If you don’t already have Helm installed, please refer to the official documentation: https://helm.sh/docs/intro/install/

To begin, we will add the Red Hat AI Services Helm repository to our Helm client and pull the latest charts:

helm repo add redhat-ai-services https://redhat-ai-services.github.io/helm-charts/
helm repo update redhat-ai-services

Next, we will update our Helm client to pull the latest charts from the repository:

helm upgrade -i granite-guardian redhat-ai-services/vllm-kserve --version 0.4.2 \
  --set fullnameOverride="granite-guardian" \
  --set image.tag="rhoai-2.19-cuda" \
  --set model.uri="quay.io/redhat-ai-services/modelcar-catalog:granite-guardian-3.2-5b" \
  --set model.args={"--max-model-len=20000"} \
  --set deploymentMode=RawDeployment \
  --set scaling.rawDeployment.deploymentStrategy.type=Recreate

fullnameOverride is used to override the default name of the deployment. Helm charts usually default to using a combination of the release name and the chart name to create the name of the deployment. In this case, we are using the release name granite-guardian and ignoring we want to skip including the chart name in the deployment.

image.tag is used to define the tag of the vLLM image to use. This is an optional setting, but can help to ensure that we are using the same version of vLLM that is being used when we deploy using the OpenShift AI Dashboard.

model.uri is used to define the model to be served from an existing OCI container.

model.args is used to define any model specific arguments to be passed to the model.
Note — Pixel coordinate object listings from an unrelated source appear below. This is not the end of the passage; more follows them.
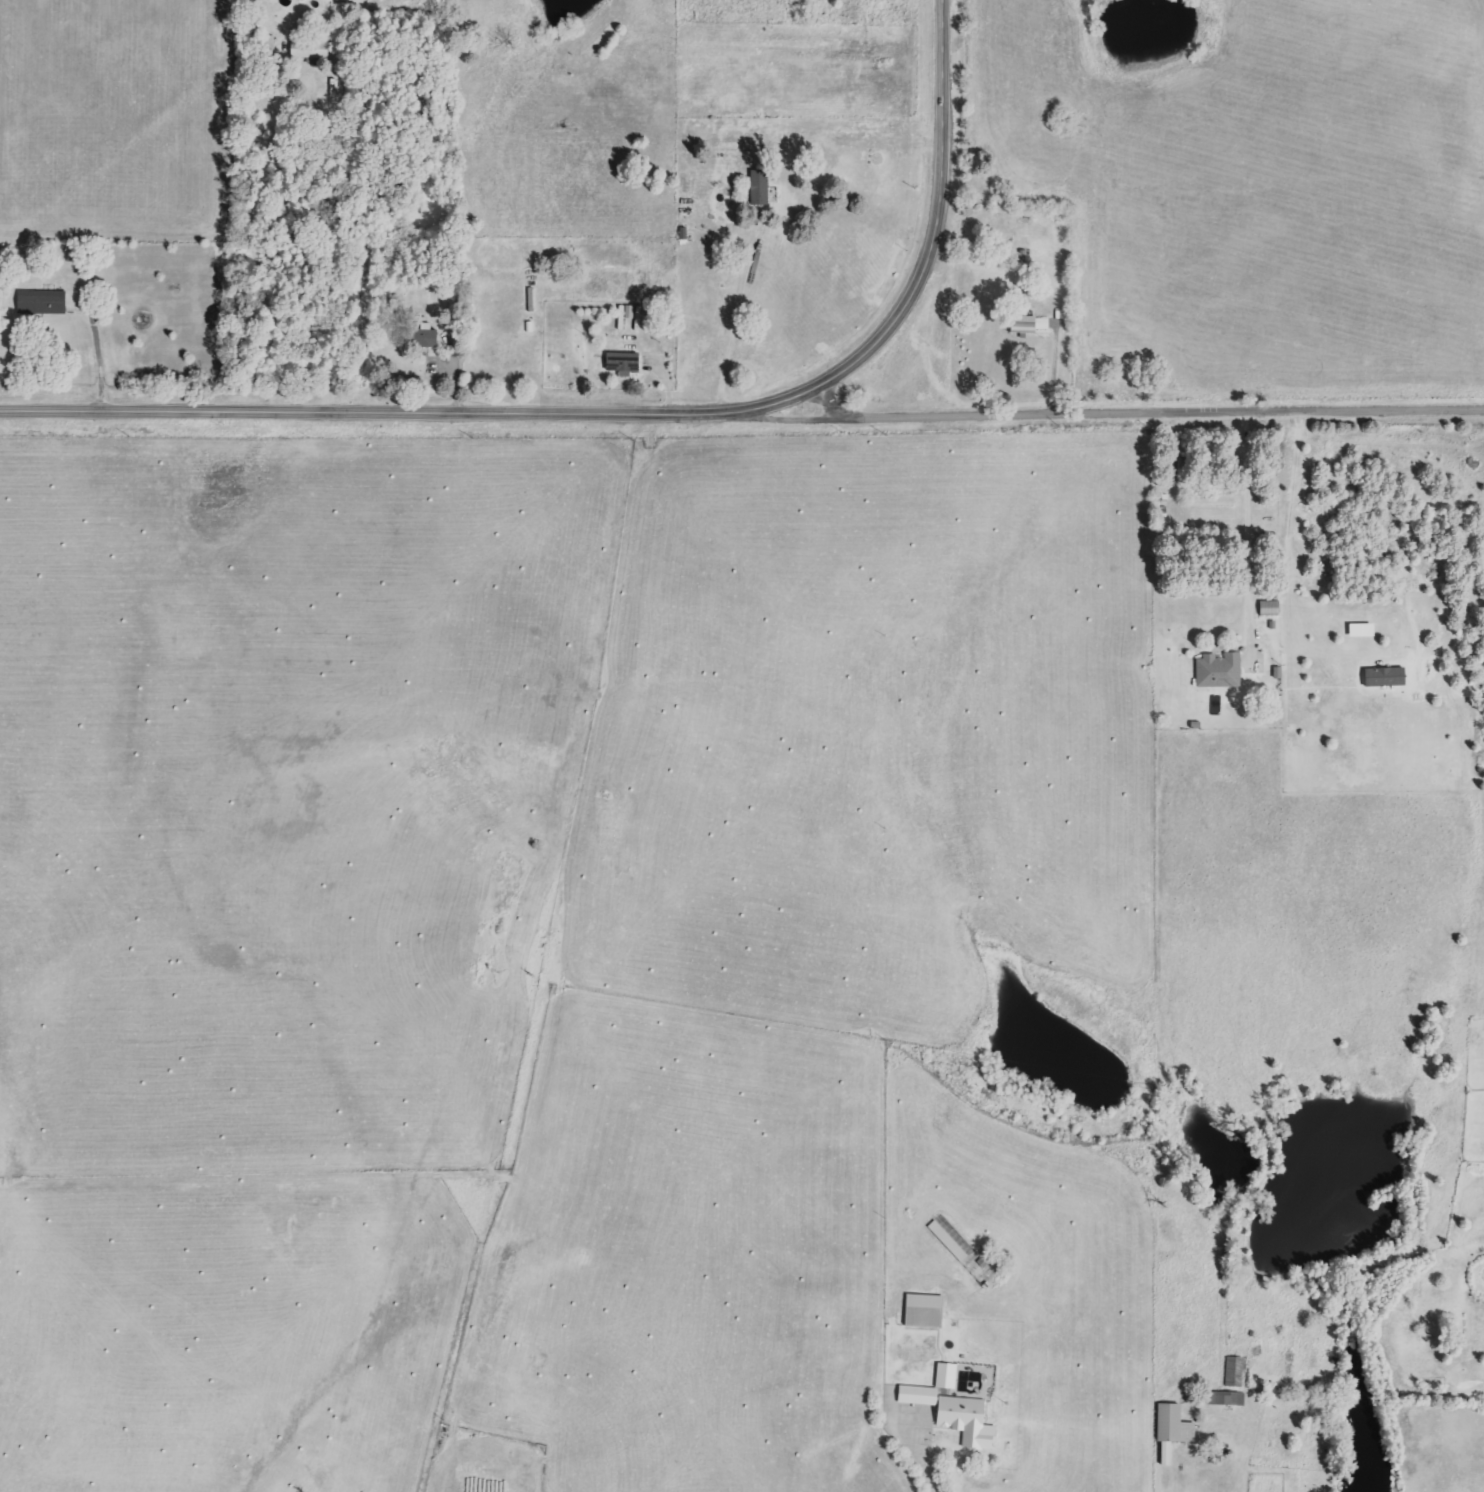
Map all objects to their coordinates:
building: (759, 188)
road: (258, 265)
building: (41, 302)
road: (738, 315)
building: (1028, 324)
building: (427, 336)
road: (98, 352)
building: (622, 363)
road: (1140, 406)
road: (624, 410)
road: (1295, 493)
road: (1248, 524)
building: (1269, 608)
building: (1361, 631)
building: (1218, 671)
building: (923, 1310)
building: (945, 1375)
building: (1230, 1384)
building: (917, 1395)
building: (966, 1421)
building: (1171, 1430)
road: (915, 1456)
road: (1153, 1481)

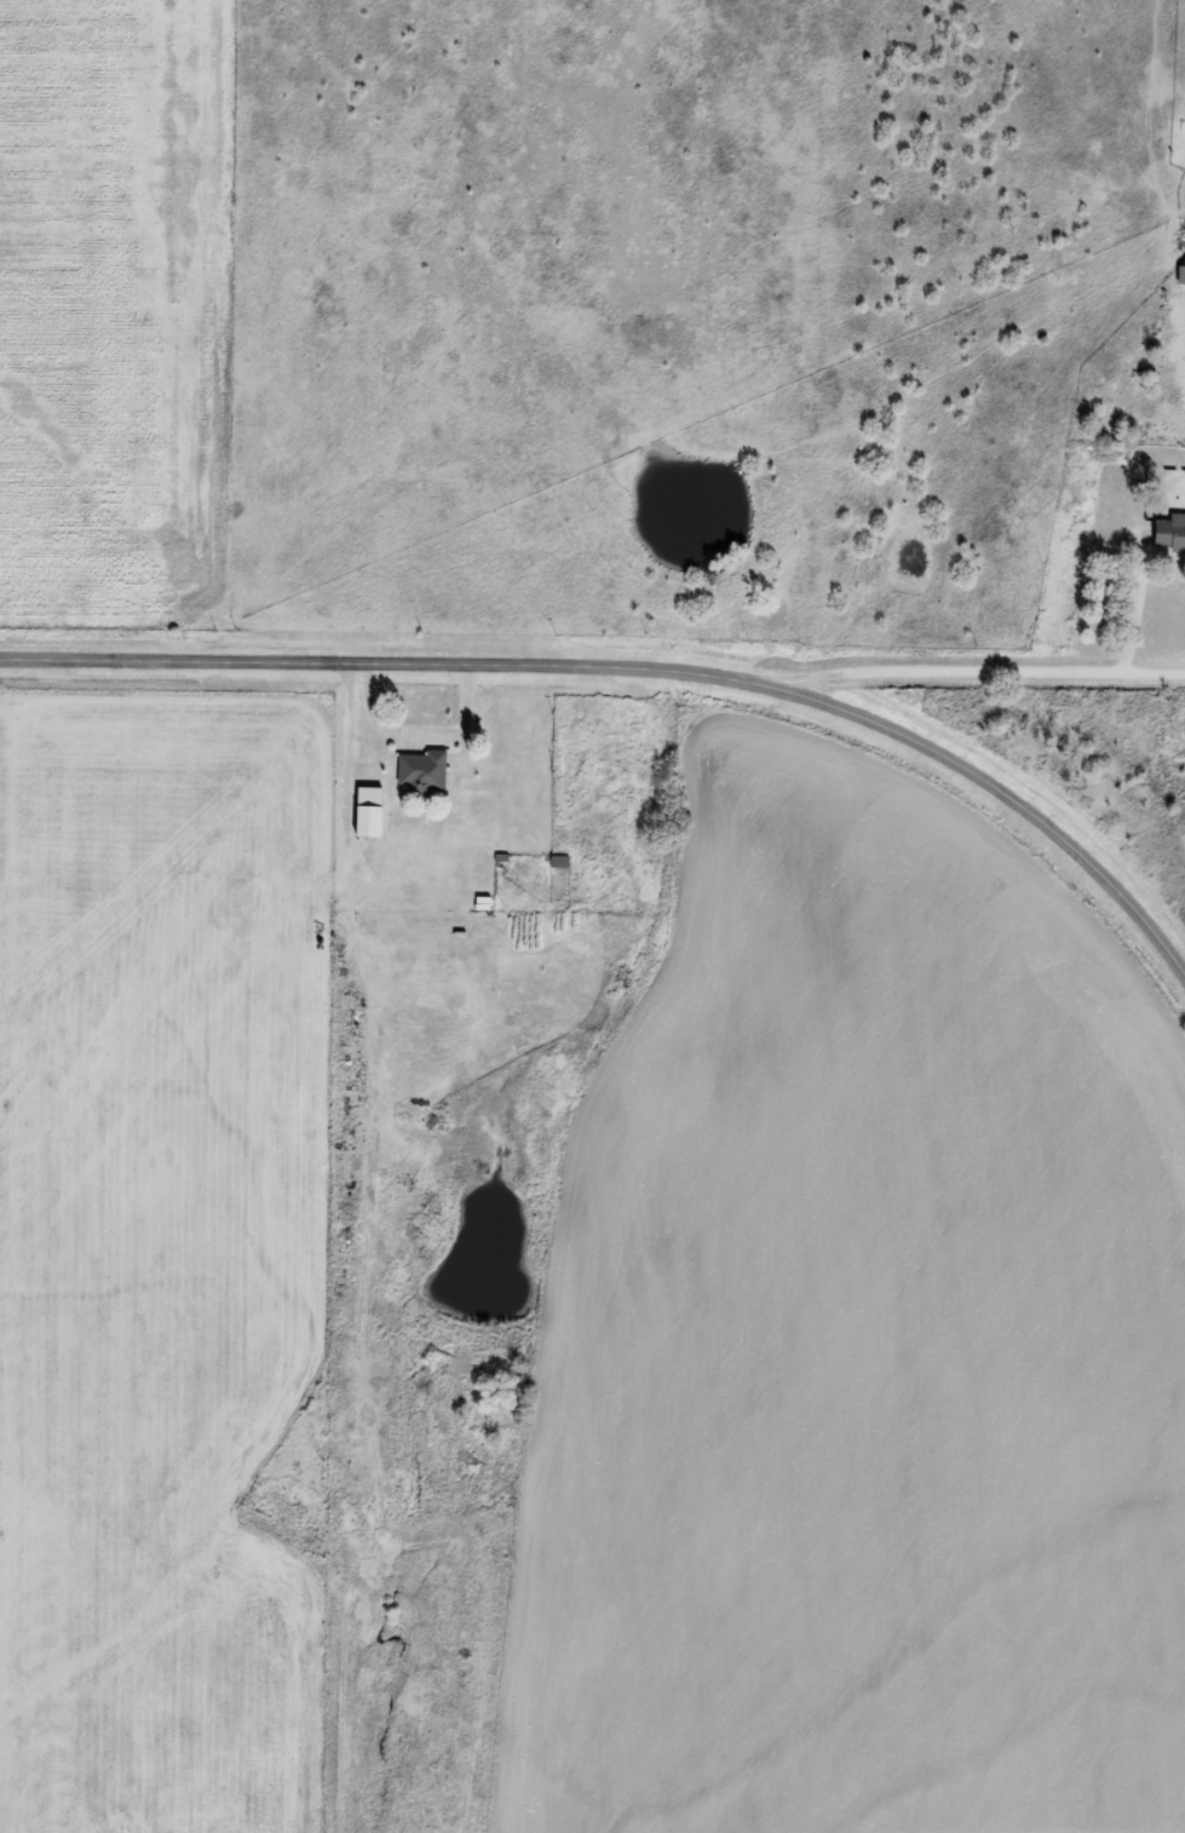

In this case, we are setting the --max-model-len to 20000 to limit the context length of the model in order to allow it to fit our our GPU.

deploymentMode is used to define the deployment mode we want KServe to use. Setting this option to RawDeployment allows us to deploy the model without the ServiceMesh/Serverless.

scaling.rawDeployment.deploymentStrategy.type will allow us to set the deployment strategy to Recreate which will allow us to make updates to the model in the future by first deleting the existing deployment and then creating a new one. This option is generally not recommended for production environments as it can cause downtime for the model, but it is useful for us since we have a limited number of GPUs and we don’t need to worry about downtime.

To verify that the deployment was successful, check that the pod successfully started and is in the ready state.